Головна > All news > News FamVin > Sisters of Mary of the Miraculous Medal > Rays of Divine Mercy have reached a homeless!
“I’ve spent 35 years in prison.” During a car ride a homeless man confided his life experience to volunteer Dmytro. Dmytro broke a sweat immediately; he felt a frog in his throat, and thoughts in his mind ran somewhere from that place. He hoped that man would cause no harm to him while on the road with just two of them in the car. “But what have you done to be sentenced for such a long imprisonment?” we ask together with volunteers. “Haven’t you killed someone by any chance?”
We have been visiting the homeless man in a hospital for several weeks in a row already. His figure is not tall, skinny as it is the usual case with the homeless. His right leg is amputated above the knee, and there are several minor wounds on his left leg which have been the reason for his admission to the hospital. During our first meeting, he said yes to our shaving him. In a time he also accepted our help to give him a wash. He was constantly silent and reserved, so we could not learn much about him. He is 59 years old and comes from the eastern part of Ukraine where war rages presently. Once, having done his washing, he asks for help with his papers. He shows us all he has got: a passport with a residence registration, a disability confirmation, a personal tax reference number and a paper confirming his release from imprisonment. I understand he has been in prison, but I just cannot believe he has so many papers, because the homeless usually haven’t got any personal paper at all. My eyes just gleamed at the fact of having someone with enough of papers for us to help him get accommodated at the Center for the Homeless. So, I take pictures of all the papers and go to see a doctor who treats the man. I ask the doc if we could collect the lacking papers together with him. He looks through the papers, shows surprise and then reads out loud the man has been convicted five times. The doctor agrees to help him the way I offer, which means the man will be treated there for some more weeks.
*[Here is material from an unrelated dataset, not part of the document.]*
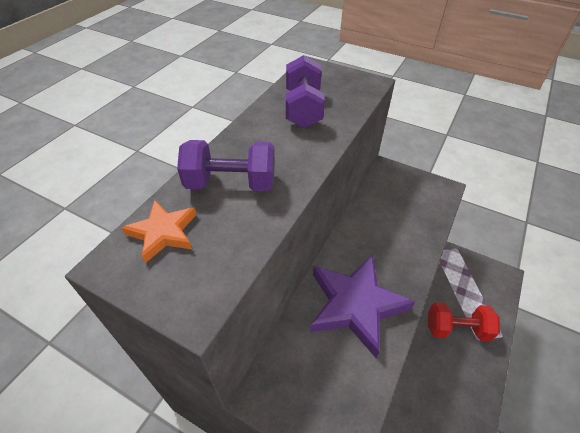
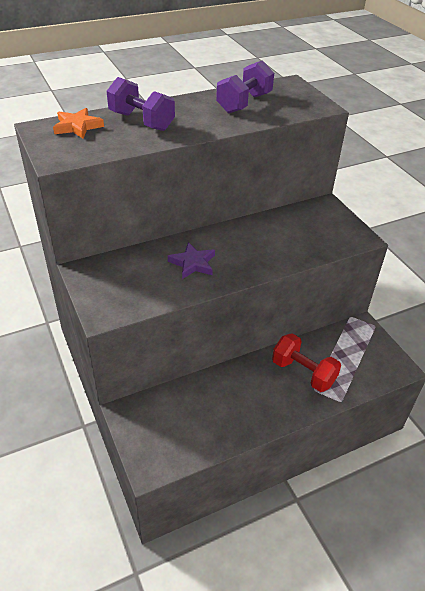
camera: 35 degrees right, 5 degrees down
purple star [310,255,415,358] -> purple star [168,242,215,279], size x0.53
Volunteer Dmytro also pledged for not an easy job, arranging the papers in offices located on the opposite ends of Kyiv. What surprised us the most was the fact that two years ago the homeless man already had a Center appointment, but right before his departure he changed his mind and did not go there. We fear he will do the same this time as well. We fear that we shall take much time, efforts and means, and he will not want to go there in the end. So during our next meeting I want him to decide it clearly if he wants us to help him to get his pension and also to give him assistance in getting a place to live at the Center for the Homeless. He says yes to our helping him with the Center as well. Well, that sounds not too persuasive, but at least we continue to receive the papers. However, some complication emerged in the hospital. A head of the department ordered to discharge the man from the hospital. That surprised me, because we made a deal to help the man settle in the Center. So I ask the doctor to keep him for some more time, because the whole procedure nears completion, and we shall receive an appointment to the Center in a while. The doctor presses his point saying they lack free places and the man is in rude health and lots of similar excuses. I feel helpless but still try to ask him again to give us some more time to put the papers in order. The doctor is not very pleased at having to keep the man in his department for some more time.
Thus, Dmytro keeps on arranging the papers, and while driving in a car together with the homeless man from one office to another he learns also that Russian soldiers seized the prison with this man and captured all its prisoners two years ago. They forced him to fight against Ukrainian troops, but he did not want to. Having stayed to live on the street, he lost his leg as it often happens in life of the homeless.
When we arrived at the hospital in a week, the homeless man was in a very poor condition. He could not even walk to the bathroom and was breathing very hard. He believed something was wrong with his heart, because he had already had two heart attacks. So, I ask the doctor to examine him. An immediate checkup shows the man has got a lot of liquid in his lungs. Doctors render him quick help to ease his condition. At home we wonder if the man will live. It would be better that a priest visited him. So, immediately on the following day we went to the hospital together with Sr. Marta. The homeless man felt better, but he was breathing as hard as before, and we could see he was afraid of his severe condition. We can do nothing, but Sr. Marta tells him at once why we have come. The homeless says he wants to make a confession, because he has killed a person. That blows our minds to the bone. He needs one day to get ready for his confession. After the confession, I talk to him, because he is as silent as before. But what was the most illuminating were his happy eyes and the words he said: “Now, I fear nothing.” To make it certain, I ask him: “Even if you are to die?” And he affirms: “Yes, even if I am to die.”
Oh my Lord, now I understand and I feel no anger anymore that the homeless man did not go to the Center two years ago. Indeed, You wished that he would meet You at first and experience Your endless Mercy. Thank You for showing Your merciful face through the poor, for revealing us Who You really are.
During these holidays, I wish that you also would discover the merciful face of Our Savior so that He would draw you still closer to Himself through His sufferings and Resurrection.